> _文本片段_

Is your feature request related to a problem? Please describe.

** 前言：感谢Graphrag项目组的开源付出，这让我的工作得到了飞跃性质的效率提升！包括开发过程文档和规章文档，借助于Graphrag的能力，不仅对于个人，更是对于团队，让我们实质上得到了普惠。

** 功能建议原因：在生产运行了一段时间后，我们发现graphrag对提问中的很多显式的关系没有能够被正确提取如下例：

4499始发航班A330机型，航班搭载要客联合国秘书长，预计起飞时间14:00，航班机组情况{机长：张三，岗位：责任机长，等级：教员，乘务长：李四，等级：科长，空保组长：王五，等级：科长}

在该例子中，我通过 prompt_tune 成功从文档里提取了 4499作为航班号始发航班作为航班类型，A330机型作为飞机类型，要客作为乘客类型，联合国秘书长作为要客级别等实体。但在提问中local和global均忽视了始发航班、联合国秘书长、空保组长三个实体。这在运行中很意外。

Describe the solution you'd like

通过进一步实验发现，当提问的实体种类超过5个时（或提问长度达到100字以上时），graphrag极易发生实体丢失的情况，普遍为2~4个实体。因此，我基于构建实体的entity_extraction的思路，验证了一个新思路：通过优化用户提问来实现更好更准取得查询效果，经过优化的内容大概是这样的：

-Examples- ######################

Example 1:

user question: 4499始发航班，属于A330机型，预计起飞时间14:00，目前机组到位时间:13:10，是否符合航班保障标准要求?

output: 请根据以下信息判断是否符合航班保障标准要求：航班为始发航班，航班号为4499，机型为A330，预计起飞时间为14:00，机组到位时间为13:10。请提供详细的评估和结论。 ######################

我在工作中已经实装了这些优化。这在长查询中至少提高了31%的命中率，并且极大的改善了回复的期望质量。

我将这个实践作为功能请求分享给你们，希望能够普惠到更多人。

Additional context

No response

Aug 19 '24 07:08 shaoqing404

有更多实验相关的细则，如果你们感兴趣，我愿意分享。

Aug 19 '24 07:08 shaoqing404

请问您的summarized_description.txt中是否有相关实例，生成的create_summarized_entities.parquet中是否有内容

Aug 19 '24 07:08 yangxue-1

有更多实验相关的细则，如果你们感兴趣，我愿意分享。

其他的优化实例可以再列举一两个吗？

另外，您是否设计了分场景的prompt进行优化？

Aug 19 '24 08:08 yangxue-1

请问您的summarized_description.txt中是否有相关实例，生成的create_summarized_entities.parquet中是否有内容

我不太理解你的意思。在summarized_description.txt 是我手动修改的，补充了少量示例（3个），create_summarized_entities.parquet中存在内容

Aug 20 '24 02:08 shaoqing404

请问您的summarized_description.txt中是否有相关实例，生成的create_summarized_entities.parquet中是否有内容

我不太理解你的意思。在summarized_description.txt 是我手动修改的，补充了少量示例（3个），create_summarized_entities.parquet中存在内容

请问大佬，prompt_tune后生成的四个模板，是否都手动修改过？能否提供一下修改后的模板以供参考？

Aug 20 '24 04:08 KDD2018

请问您的summarized_description.txt中是否有相关实例，生成的create_summarized_entities.parquet中是否有内容

我不太理解你的意思。在summarized_description.txt 是我手动修改的，补充了少量示例（3个），create_summarized_entities.parquet中存在内容

可以分享一下示例的格式吗？

> _摘录数据_

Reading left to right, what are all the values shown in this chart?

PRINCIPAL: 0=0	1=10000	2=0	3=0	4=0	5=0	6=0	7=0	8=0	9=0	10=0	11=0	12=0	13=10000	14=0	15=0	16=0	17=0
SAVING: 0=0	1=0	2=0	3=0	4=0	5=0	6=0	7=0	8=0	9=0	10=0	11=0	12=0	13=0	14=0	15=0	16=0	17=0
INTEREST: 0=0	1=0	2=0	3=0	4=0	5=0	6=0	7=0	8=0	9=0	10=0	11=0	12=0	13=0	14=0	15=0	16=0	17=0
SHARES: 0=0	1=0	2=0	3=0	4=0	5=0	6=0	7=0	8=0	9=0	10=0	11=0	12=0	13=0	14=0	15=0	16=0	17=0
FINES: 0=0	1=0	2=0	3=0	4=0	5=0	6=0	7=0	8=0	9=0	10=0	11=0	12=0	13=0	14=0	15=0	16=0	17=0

...

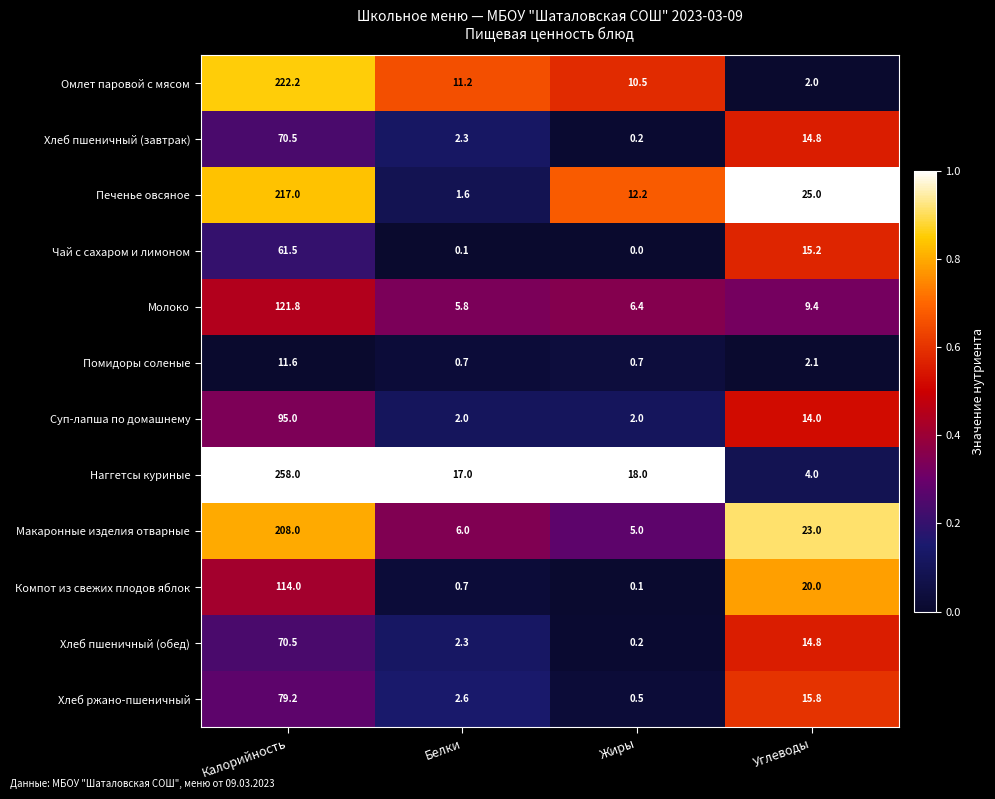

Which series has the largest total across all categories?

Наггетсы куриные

--

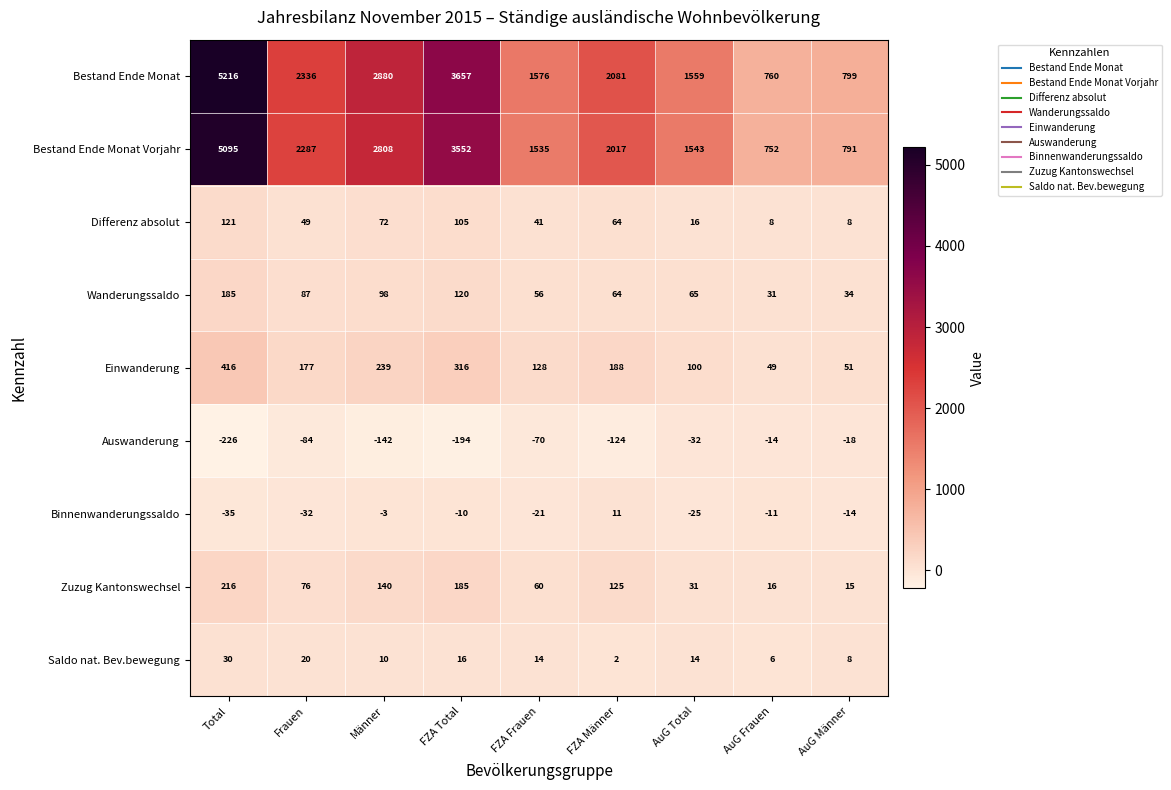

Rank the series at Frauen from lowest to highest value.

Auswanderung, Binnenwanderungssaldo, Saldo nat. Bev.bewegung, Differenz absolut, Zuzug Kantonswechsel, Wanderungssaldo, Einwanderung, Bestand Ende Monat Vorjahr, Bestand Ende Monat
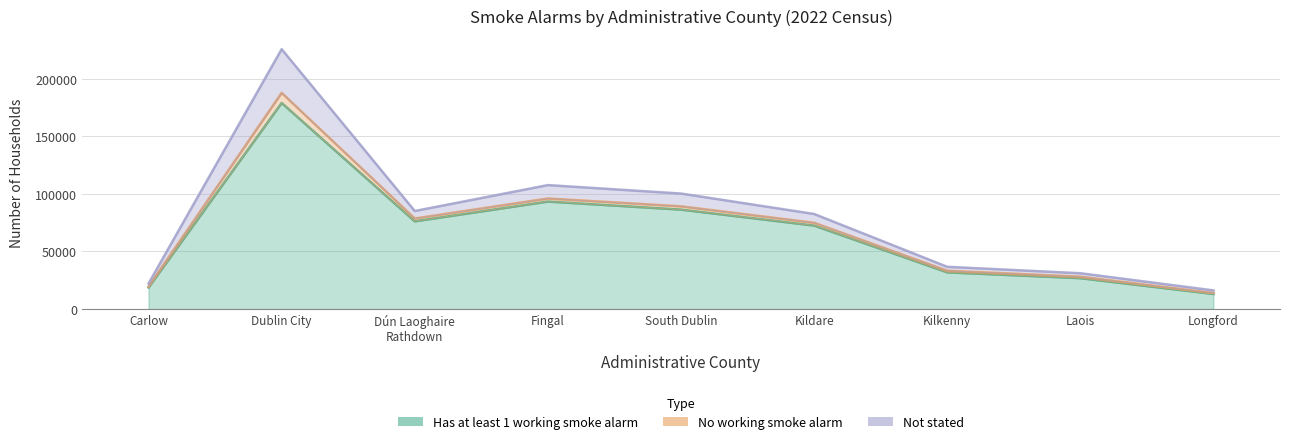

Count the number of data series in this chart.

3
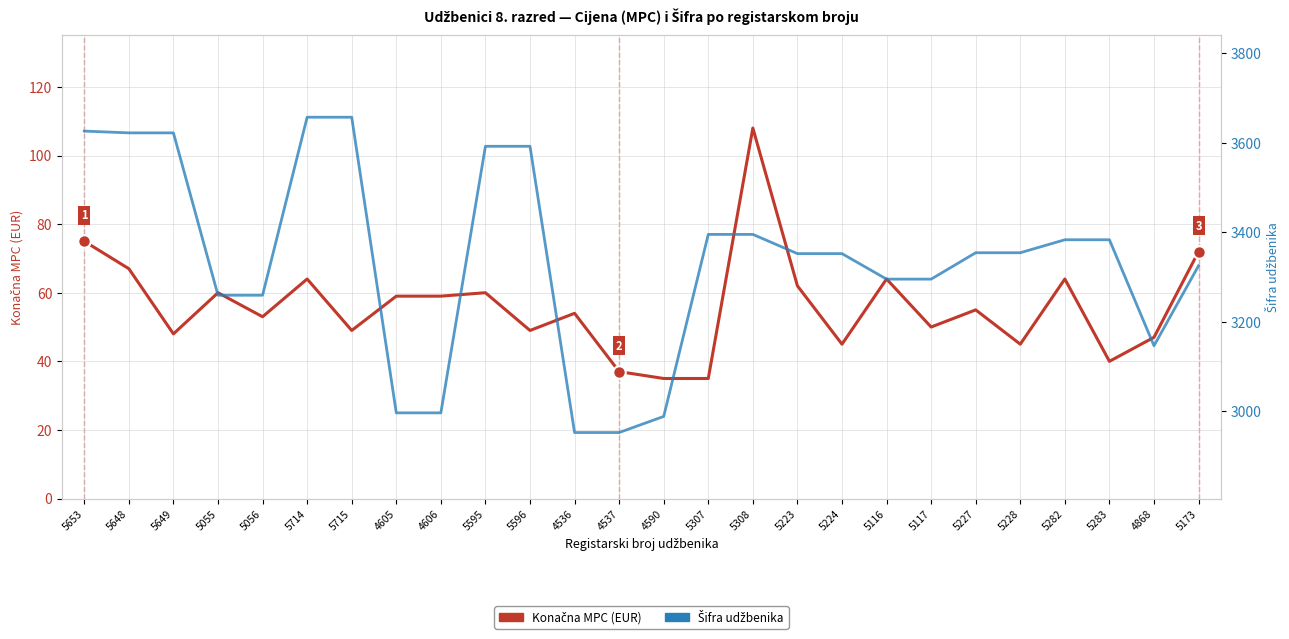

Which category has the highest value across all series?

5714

> _任务要求 1_
请输出文本片段中从“Aug 20 '24 04:08”到“可以分享一下示例的格式吗？”之间的原文，开头和结尾这两处也包括在内。
> _任务要求 2_
请把列表中含有字符串“this”的每一行都列出来。

> _书面解答 1_
Aug 20 '24 04:08 KDD2018

请问您的summarized_description.txt中是否有相关实例，生成的create_summarized_entities.parquet中是否有内容

我不太理解你的意思。在summarized_description.txt 是我手动修改的，补充了少量示例（3个），create_summarized_entities.parquet中存在内容

可以分享一下示例的格式吗？

> _书面解答 2_
Reading left to right, what are all the values shown in this chart?
Count the number of data series in this chart.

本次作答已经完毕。